Note that the effort of individuals and groups to avoid the costs of subsidizing others is not a phenomenon limited to the private sector. Such competition for lower costs is a prominent feature of public finance as well, as various groups prefer—strongly—to enjoy increases in their preferred programs at the expense of others’ programs, and to shift the tax burdens necessary for public spending programs onto others. Neither private nor public health insurance in the context of allocating costs is a charitable endeavor.
No health-insurance system, whether private or public, can “cover” all individuals or all medical services because resources are limited always and everywhere. This means that both private and public health-insurance systems must impose limits on the consumption of health care: Some classes of services will be denied to patients, and some classes of patients will be denied given services. “Universal coverage” is an unattainable goal; private and public insurance programs are likely to use different criteria with which to impose those limits.
The empirical analysis presented in this study suggests strongly that the real economic cost of delivering health-insurance benefits under a single-payer system would be substantially greater—at a minimum, roughly double—than that under the current private system.
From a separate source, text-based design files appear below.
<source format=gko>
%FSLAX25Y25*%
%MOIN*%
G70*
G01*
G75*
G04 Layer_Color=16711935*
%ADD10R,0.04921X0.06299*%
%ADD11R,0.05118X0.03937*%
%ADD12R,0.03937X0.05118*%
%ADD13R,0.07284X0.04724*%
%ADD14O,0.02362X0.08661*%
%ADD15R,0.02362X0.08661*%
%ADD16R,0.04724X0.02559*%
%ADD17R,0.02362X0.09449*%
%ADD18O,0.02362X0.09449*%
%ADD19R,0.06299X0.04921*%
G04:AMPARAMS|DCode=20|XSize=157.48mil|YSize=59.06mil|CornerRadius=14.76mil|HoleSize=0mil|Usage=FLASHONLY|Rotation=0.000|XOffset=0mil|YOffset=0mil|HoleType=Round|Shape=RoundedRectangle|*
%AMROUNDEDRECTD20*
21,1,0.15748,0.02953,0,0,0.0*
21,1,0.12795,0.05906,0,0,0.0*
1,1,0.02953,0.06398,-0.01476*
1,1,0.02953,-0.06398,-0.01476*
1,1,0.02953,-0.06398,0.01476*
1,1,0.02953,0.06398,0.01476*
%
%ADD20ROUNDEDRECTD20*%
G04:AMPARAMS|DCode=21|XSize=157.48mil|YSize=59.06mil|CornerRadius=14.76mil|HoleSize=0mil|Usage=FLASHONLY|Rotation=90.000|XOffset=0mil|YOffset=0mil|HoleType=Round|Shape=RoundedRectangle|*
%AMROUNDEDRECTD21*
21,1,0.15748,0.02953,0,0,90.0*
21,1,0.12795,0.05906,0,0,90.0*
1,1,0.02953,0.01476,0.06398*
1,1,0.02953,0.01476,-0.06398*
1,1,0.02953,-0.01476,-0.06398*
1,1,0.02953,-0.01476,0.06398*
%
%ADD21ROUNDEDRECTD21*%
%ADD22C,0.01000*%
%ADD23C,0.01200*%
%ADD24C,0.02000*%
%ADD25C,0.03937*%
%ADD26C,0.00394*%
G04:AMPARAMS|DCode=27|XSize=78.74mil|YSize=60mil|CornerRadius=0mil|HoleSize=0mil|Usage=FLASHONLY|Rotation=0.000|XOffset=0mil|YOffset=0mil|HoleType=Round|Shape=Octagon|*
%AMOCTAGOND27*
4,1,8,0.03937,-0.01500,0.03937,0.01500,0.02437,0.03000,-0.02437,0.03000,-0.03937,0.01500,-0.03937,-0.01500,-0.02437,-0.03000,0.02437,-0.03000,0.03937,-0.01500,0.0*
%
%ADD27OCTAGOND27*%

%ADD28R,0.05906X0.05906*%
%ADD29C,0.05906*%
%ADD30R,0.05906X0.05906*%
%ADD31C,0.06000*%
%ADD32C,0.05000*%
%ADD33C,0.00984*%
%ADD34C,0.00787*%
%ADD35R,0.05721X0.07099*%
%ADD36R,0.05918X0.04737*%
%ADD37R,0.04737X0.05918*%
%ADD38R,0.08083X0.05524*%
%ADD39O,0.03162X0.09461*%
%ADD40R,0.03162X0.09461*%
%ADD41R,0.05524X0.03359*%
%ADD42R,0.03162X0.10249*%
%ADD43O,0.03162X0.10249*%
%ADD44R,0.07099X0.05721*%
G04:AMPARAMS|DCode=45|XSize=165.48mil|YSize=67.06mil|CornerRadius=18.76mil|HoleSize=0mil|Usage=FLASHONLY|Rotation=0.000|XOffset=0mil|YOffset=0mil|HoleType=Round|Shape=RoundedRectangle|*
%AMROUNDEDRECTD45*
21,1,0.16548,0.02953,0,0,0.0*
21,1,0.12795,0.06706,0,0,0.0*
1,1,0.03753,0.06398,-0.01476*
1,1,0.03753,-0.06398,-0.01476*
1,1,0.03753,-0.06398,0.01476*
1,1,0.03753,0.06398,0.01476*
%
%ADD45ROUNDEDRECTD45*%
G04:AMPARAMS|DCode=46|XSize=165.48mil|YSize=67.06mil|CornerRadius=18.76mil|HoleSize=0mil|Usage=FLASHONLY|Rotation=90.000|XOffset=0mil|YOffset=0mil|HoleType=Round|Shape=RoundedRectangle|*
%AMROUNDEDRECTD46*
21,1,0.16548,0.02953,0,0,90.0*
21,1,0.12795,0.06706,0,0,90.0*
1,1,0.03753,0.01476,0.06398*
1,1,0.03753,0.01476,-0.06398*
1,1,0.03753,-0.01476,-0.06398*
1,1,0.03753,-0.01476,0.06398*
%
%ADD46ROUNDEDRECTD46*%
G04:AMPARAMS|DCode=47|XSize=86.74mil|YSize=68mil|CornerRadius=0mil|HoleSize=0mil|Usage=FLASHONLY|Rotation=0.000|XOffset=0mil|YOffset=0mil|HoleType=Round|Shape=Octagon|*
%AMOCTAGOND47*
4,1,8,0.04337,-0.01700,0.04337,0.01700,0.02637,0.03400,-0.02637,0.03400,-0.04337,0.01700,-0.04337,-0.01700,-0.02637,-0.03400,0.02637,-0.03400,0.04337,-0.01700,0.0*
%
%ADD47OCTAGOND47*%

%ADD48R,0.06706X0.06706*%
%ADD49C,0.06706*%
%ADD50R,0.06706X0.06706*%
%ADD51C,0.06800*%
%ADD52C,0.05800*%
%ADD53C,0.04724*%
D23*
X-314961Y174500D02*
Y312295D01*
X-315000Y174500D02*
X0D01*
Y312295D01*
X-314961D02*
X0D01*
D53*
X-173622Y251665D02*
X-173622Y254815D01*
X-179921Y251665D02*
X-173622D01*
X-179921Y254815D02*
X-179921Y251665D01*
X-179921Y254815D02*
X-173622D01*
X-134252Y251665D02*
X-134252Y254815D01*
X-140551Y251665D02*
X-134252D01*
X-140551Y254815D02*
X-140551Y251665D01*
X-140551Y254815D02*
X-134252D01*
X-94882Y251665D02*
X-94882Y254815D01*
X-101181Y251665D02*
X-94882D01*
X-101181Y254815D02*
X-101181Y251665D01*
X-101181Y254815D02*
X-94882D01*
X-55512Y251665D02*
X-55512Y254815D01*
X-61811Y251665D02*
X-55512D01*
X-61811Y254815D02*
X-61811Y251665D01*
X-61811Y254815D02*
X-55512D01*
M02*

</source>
Moreover, the administrative and other net costs of private health-insurance programs are very likely to be efficient in terms of satisfying the preferences of consumers. Such benefits of market institutions should not be discarded lightly.
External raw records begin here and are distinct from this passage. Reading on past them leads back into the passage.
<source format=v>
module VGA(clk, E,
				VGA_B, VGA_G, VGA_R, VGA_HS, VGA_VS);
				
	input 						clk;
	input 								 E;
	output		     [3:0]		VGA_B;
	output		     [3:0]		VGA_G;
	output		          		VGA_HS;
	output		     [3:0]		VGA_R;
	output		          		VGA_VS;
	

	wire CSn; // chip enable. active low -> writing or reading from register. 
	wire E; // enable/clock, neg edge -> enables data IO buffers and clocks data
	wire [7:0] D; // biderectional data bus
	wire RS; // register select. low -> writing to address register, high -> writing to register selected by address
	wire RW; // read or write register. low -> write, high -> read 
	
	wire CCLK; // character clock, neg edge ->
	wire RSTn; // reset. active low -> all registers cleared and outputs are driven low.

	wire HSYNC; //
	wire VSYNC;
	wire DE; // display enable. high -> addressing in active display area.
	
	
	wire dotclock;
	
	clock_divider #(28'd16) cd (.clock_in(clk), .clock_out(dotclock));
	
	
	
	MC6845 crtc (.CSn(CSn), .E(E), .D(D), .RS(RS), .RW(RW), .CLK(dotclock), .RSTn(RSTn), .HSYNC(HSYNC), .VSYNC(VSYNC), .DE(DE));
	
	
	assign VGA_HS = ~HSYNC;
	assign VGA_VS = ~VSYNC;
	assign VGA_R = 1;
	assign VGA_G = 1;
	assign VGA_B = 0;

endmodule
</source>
It is clear that a social consensus—perhaps even near-unanimity—exists with respect to the proposition that to some substantial degree, health-care services ought to be made available to those who cannot afford to pay market prices. Efforts in the private sector to reduce the size and cost of cross-subsidies are efficient economically; but that says only that elimination of such efforts would not yield a free lunch in the form of lower administrative costs without adverse effects. This is not to say that subsidies for the consumption of health-care services necessarily are inefficient; again, such subsidies for, say, the poor are supported widely and thus may be efficient in terms of the preferences of consumers/voters even if delivered through the tax system rather than through private charity. The issue to be addressed is the relative virtues of alternative vehicles with which to deliver such subsidies if it is deemed appropriate to do so. Detailed examination of that question lies outside the scope of this study.
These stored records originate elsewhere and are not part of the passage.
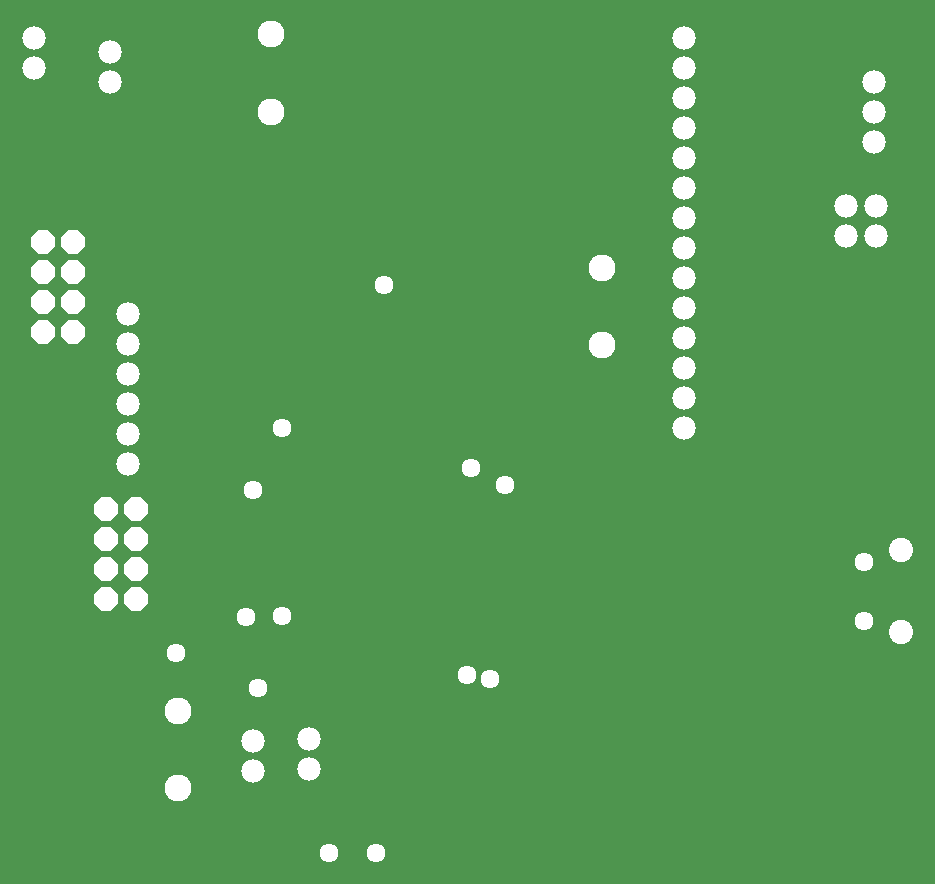
<source format=gbs>
G04 EAGLE Gerber RS-274X export*
G75*
%MOMM*%
%FSLAX34Y34*%
%LPD*%
%INSoldermask Bottom*%
%IPNEG*%
%AMOC8*
5,1,8,0,0,1.08239X$1,22.5*%
G01*
%ADD10C,1.981200*%
%ADD11C,2.286000*%
%ADD12P,2.144431X8X112.500000*%
%ADD13C,1.609600*%
%ADD14C,2.051600*%
%ADD15P,2.144431X8X292.500000*%


D10*
X740900Y892500D03*
X740900Y917900D03*
X740900Y943300D03*
D11*
X510900Y785739D03*
X510900Y720461D03*
X230731Y983410D03*
X230731Y918132D03*
D12*
X116152Y505625D03*
X90752Y505625D03*
X116152Y531025D03*
X90752Y531025D03*
X116152Y556425D03*
X90752Y556425D03*
X116152Y581825D03*
X90752Y581825D03*
D10*
X215720Y359796D03*
X215720Y385196D03*
X263209Y361159D03*
X263209Y386559D03*
X717900Y813100D03*
X717900Y838500D03*
X743300Y813100D03*
X743300Y838500D03*
D13*
X732950Y536600D03*
X732950Y487100D03*
D14*
X763700Y477100D03*
X763700Y547100D03*
D11*
X152028Y345645D03*
X152028Y410923D03*
D15*
X37300Y808100D03*
X62700Y808100D03*
X37300Y782700D03*
X62700Y782700D03*
X37300Y757300D03*
X62700Y757300D03*
X37300Y731900D03*
X62700Y731900D03*
D10*
X94793Y968631D03*
X94793Y943231D03*
X30000Y980000D03*
X30000Y954600D03*
X110000Y620000D03*
X110000Y645400D03*
X110000Y670800D03*
X110000Y696200D03*
X110000Y721600D03*
X110000Y747000D03*
X580000Y650000D03*
X580000Y675400D03*
X580000Y700800D03*
X580000Y726200D03*
X580000Y751600D03*
X580000Y777000D03*
X580000Y802400D03*
X580000Y827800D03*
X580000Y853200D03*
X580000Y878600D03*
X580000Y904000D03*
X580000Y929400D03*
X580000Y954800D03*
X580000Y980200D03*
D13*
X240000Y650000D03*
X400431Y616585D03*
X209669Y490522D03*
X416229Y437341D03*
X326009Y770890D03*
X150000Y460000D03*
X280000Y290000D03*
X320000Y290000D03*
X220000Y430000D03*
X239649Y490728D03*
X215237Y597393D03*
X428401Y602167D03*
X396397Y440750D03*
M02*

</source>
Single-payer systems inexorably must ration care and impose various types of price controls on providers, as the budget pressures attendant upon “free” (or low-cost) health care grows. A deregulated system not tied to employment, on the other hand, would resemble the markets for life insurance or long-term-care insurance: individuals would have powerful incentives to purchase such policies when young, paying actuarially fair premiums, with efficient risk-pooling in the insurance market yielding coverage for whatever level of health-care expenditures for which individual consumers are willing to pay. The problem of the poor can be addressed in such a system in several straightforward ways, among them the provision of vouchers for the purchase of private insurance plans. An alternative approach is the subsidization of private-sector competition in the provision of insurance services, an example of which is the Medicare Part D drug benefit. A reorientation of the current public debate toward such kinds of reform would be salutary.